Published on June 8th, 2010 | by Kev Adams1
I love my Android phone
The new iPhone is out and looks like an awesome piece of kit but I won’t be getting one. Putting the ethical and political considerations aside (and there are many to be aware of with Apple’s closed technology too) I still think Android is the way to go. For me at least.
I waited sometime for Android to mature before taking the leap and when I saw the reviews for the HTC Desire thought it was time to dive in. And am I impressed!
One of the painful aspects of setting up a new phone can be transferring data but if you already do much of your work and play in the cloud, as I do, Android is built to import contact lists and calendars. I have to confess at this point that I’m something of a Google pimp, I LOVE Google. And in case you hadn’t heard Android is built by Google so it’s a natural fit. The first time I connected to my Gmail account all of my contacts were automatically imported to my phone. Impressive enough as that is I was even more impressed the first time that I connected to my facebook account. The mobile numbers of all of my contacts who had set up Facebook mobile were imported too.
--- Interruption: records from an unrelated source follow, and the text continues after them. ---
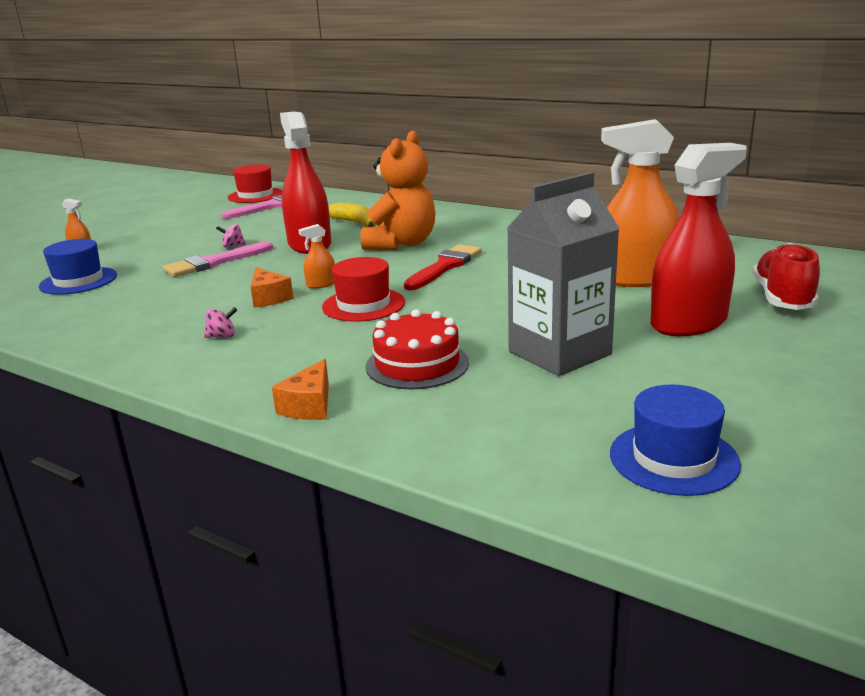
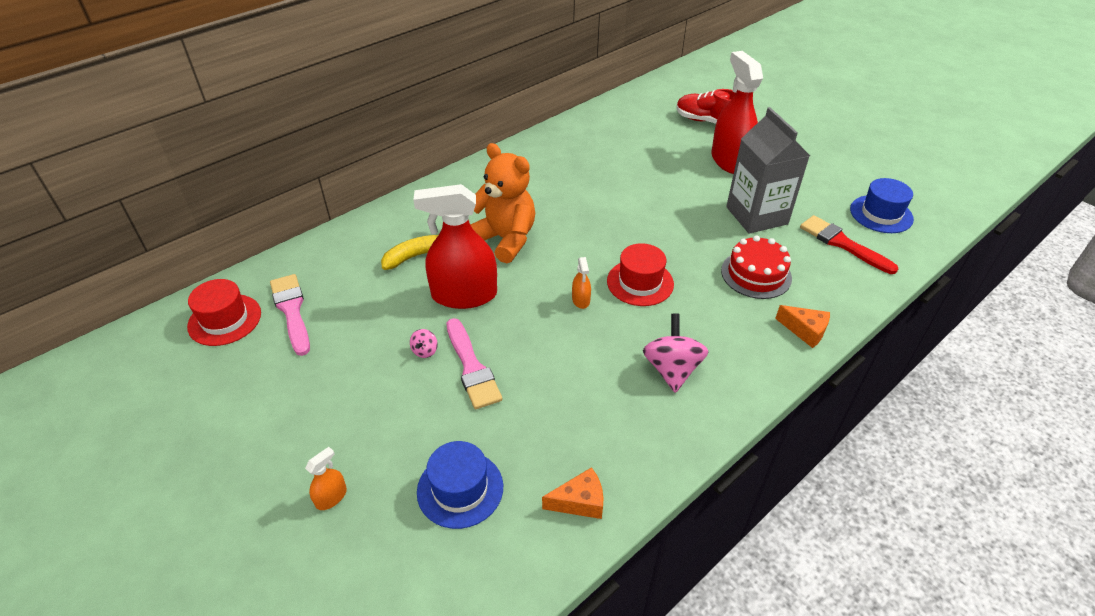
camera: 75 degrees left, 20 degrees up
pink spinning top [204,307,237,338] -> pink spinning top [643,313,709,393], size x2.11
orange cheese [250,267,293,308] -> orange cheese moved to [542,467,604,519]
red brush [404,244,482,290] -> red brush moved to [800,215,898,274]
orange spray bottle [601,119,680,287] -> none

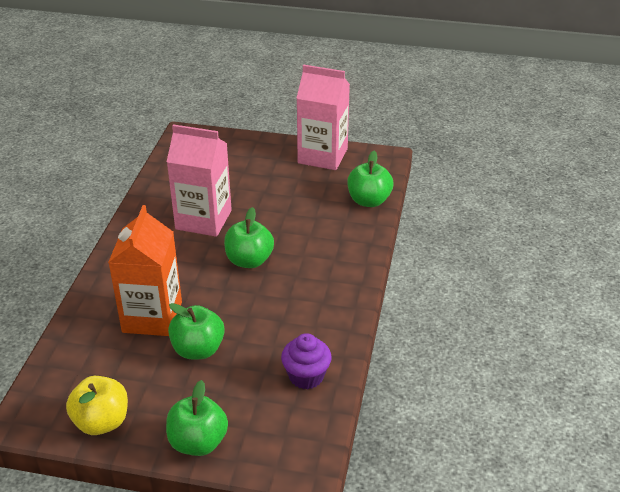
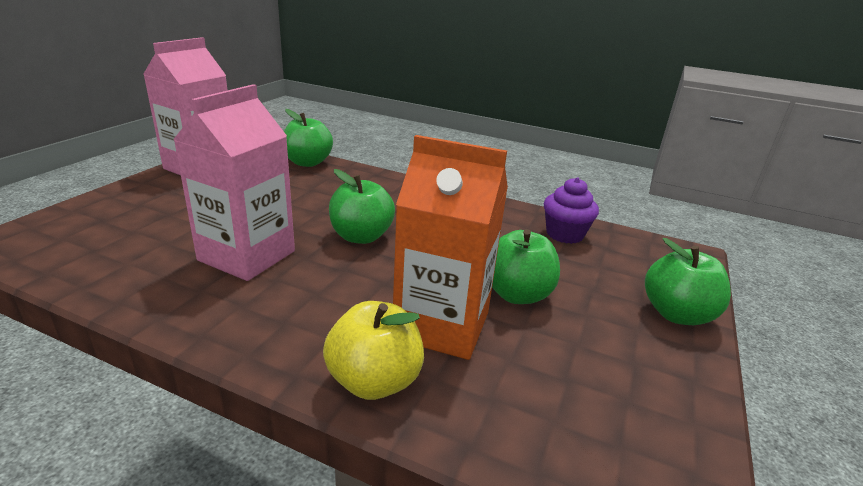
camera: 80 degrees left, 10 degrees down
yellow apple [66,376,128,435] -> yellow apple moved to [323,301,424,400]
One quick word of warning though – all of you facebook connected people out there try to remember to keep your mobile numbers up to date. Didn’t take me long to spot that one hehe!
Like any modern smart phone, social networking is a big part of it’s reason to exist. Facebook integration is good but why no inbox/messaging from the default app? I can still use the web browser to do that as the mobile site is excellent but I can’t message with the built in facebook application. My other gripe is with Peep the built in twitter application. In the first 48 hours that I used my phone I was appalled at how quickly the battery drained. Then I did a quick search and found out that Peep was blamed by other users so I’ve since installed the official Twitter app, which is a much better solution all round. Unfortunately it’s not possible to uninstall Peep but I’m much happier with the official Twitter app. Battery life is so much better without Peep running. Don’t forget that Android is already multi-tasking so apps will run in the background. I’m presuming that Peep was the best application available at the time my phones Android 2.1 OS was finalised?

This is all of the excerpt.